Sue the staircase manufacturers.

Only a mind like Deputy McDowell's could counterpunch like that. If the opening period is extended to an unreasonable level this could have the effect of increasing premiums on their insurance cover to an unreasonable cost on the historic home. Some of these homes — not all of them — are designed to be lived in. They are not suitable for large numbers of people to be going through the private living area throughout the year. In one particular home only six people can go through at one time. Therefore there are enormous variations in the physical characteristics of these buildings. A general rule may be unfairly applied in terms of access in this regard.

The visitation by the public to these homes is in some cases uneconomic. To provide a tour guide and so on would place an additional economic strain on their family and in some cases would be unmanageable. If there is obligation to be open for three months it is going to make it very difficult for people to live in these properties. Therefore I think in view of the varying circumstances my amendment to substitute 40 days in lieu of 90 days and delete 60 days and substitute 30 days in the summer is not unreasonable.

This scheme has been abused. Some people have advertised the opening of their historic homes in the most obscure publications in the Irish language over limited periods like Christmas day when people would not think of visiting. I agree that there is some attempt here to make people who have abused this scheme comply with it. However, in the process, the Minister is hitting the people who have tried to conform to the access requirements of the scheme. We should also take into account that many of these properties operate a paying guest business as an additional source of income to defray costs. There is one such home in County Mayo that comes to mind.

Naturally the demand for these services is at a peak during the months of July and August which is the peak tourism season. Therefore under the provisions of this section people will be in a dilemma as to whether to avail of the relief at all or how to ensure that they do so over a limited period.

◆ ◆ ◆ ◆ ◆ ◆ ◆

Write the next part of the debate passage on public access to historic homes, beginning after its final sentence. The records that come next are drawn from a separate source.

(Entries in the collection)
◆ ◆ ◆ ◆ ◆ ◆ ◆

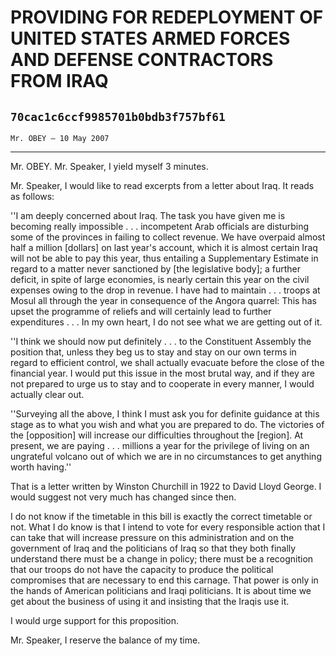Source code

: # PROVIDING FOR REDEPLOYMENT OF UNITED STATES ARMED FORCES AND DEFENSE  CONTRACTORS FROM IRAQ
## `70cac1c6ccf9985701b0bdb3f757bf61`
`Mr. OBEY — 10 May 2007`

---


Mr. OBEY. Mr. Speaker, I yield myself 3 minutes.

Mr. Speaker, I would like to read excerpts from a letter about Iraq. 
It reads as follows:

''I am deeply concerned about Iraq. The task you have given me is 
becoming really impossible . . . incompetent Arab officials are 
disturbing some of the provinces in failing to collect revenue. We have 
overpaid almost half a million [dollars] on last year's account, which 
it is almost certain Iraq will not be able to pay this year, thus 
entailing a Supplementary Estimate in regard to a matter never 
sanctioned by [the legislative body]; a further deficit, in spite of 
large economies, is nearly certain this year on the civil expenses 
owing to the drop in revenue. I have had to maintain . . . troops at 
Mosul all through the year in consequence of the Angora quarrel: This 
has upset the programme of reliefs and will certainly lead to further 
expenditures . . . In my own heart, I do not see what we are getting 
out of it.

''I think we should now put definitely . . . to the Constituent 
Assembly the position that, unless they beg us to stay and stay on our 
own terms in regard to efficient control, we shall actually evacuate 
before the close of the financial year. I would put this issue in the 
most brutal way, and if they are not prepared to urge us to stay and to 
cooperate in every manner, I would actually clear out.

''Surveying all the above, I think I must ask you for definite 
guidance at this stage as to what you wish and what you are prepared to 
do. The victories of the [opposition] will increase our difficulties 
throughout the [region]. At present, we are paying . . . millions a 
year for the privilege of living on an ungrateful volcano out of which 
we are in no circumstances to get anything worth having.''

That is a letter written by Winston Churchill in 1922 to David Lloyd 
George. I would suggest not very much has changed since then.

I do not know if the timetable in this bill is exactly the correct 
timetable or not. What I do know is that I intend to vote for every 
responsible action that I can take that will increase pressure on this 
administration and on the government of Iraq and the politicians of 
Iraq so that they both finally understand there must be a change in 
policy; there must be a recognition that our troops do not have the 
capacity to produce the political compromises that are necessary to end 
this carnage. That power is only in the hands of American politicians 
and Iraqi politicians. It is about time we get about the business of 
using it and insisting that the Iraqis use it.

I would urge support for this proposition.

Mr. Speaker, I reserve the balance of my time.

◆ ◆ ◆ ◆ ◆ ◆ ◆

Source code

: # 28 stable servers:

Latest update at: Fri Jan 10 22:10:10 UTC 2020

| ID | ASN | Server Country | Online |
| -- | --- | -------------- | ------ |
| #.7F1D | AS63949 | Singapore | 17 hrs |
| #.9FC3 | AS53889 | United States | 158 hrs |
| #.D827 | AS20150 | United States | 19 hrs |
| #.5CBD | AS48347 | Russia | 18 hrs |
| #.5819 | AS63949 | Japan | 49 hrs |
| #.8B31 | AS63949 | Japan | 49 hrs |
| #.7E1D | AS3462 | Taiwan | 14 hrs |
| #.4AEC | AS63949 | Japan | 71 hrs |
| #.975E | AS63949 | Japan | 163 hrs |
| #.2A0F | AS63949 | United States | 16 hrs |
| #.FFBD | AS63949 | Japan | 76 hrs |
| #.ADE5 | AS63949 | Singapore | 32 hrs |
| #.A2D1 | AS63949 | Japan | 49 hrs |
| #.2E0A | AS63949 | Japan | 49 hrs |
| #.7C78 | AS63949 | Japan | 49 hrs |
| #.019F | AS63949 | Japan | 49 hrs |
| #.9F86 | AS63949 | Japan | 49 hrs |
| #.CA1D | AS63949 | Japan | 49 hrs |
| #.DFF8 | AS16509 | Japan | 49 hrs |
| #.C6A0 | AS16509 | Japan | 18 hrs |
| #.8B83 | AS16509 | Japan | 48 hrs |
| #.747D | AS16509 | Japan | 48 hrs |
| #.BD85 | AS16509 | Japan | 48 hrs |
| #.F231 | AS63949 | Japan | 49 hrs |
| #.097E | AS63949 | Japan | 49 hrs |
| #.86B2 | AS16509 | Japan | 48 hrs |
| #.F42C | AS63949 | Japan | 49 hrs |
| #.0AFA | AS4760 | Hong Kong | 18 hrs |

◆ ◆ ◆ ◆ ◆ ◆ ◆

▶ OUTPUT OF THE TASK
The Irish Georgian Society have also been in touch with me and are deeply concerned about section 16 of the Bill. The changes the Minister has suggested will eliminate for many owners the option of opening properties to the public as an increase in opening times will prove prohibitive. They acknowledge the abuses and are prepared to work with the Office of Public Works, the Revenue Commissioners and Bord Fáilte to eradicate them. They feel the notification procedures have been greatly improved. We want to strike a balance between tourism interests and the personal considerations of those involved. It would not be fair if the cost of openings exceeded the reliefs and that is what is likely to happen. If they opened for such a long period that they had losses which would mean that they would get tax relief, they would not renovate the home and everybody would lose. The general intention would be lost. I suggest a compromise of say 40 days or 45 days as well as perhaps a quarterly notification procedure. Consultations with the National Heritage Council and others would facilitate such a compromise. The media are interested in this and I understand there is some element of flexibility on the Minister's side to look at this again. It should be introduced on a step by step basis and reviewed thereafter. The same arguments apply to sections 60 and 61 on art objects.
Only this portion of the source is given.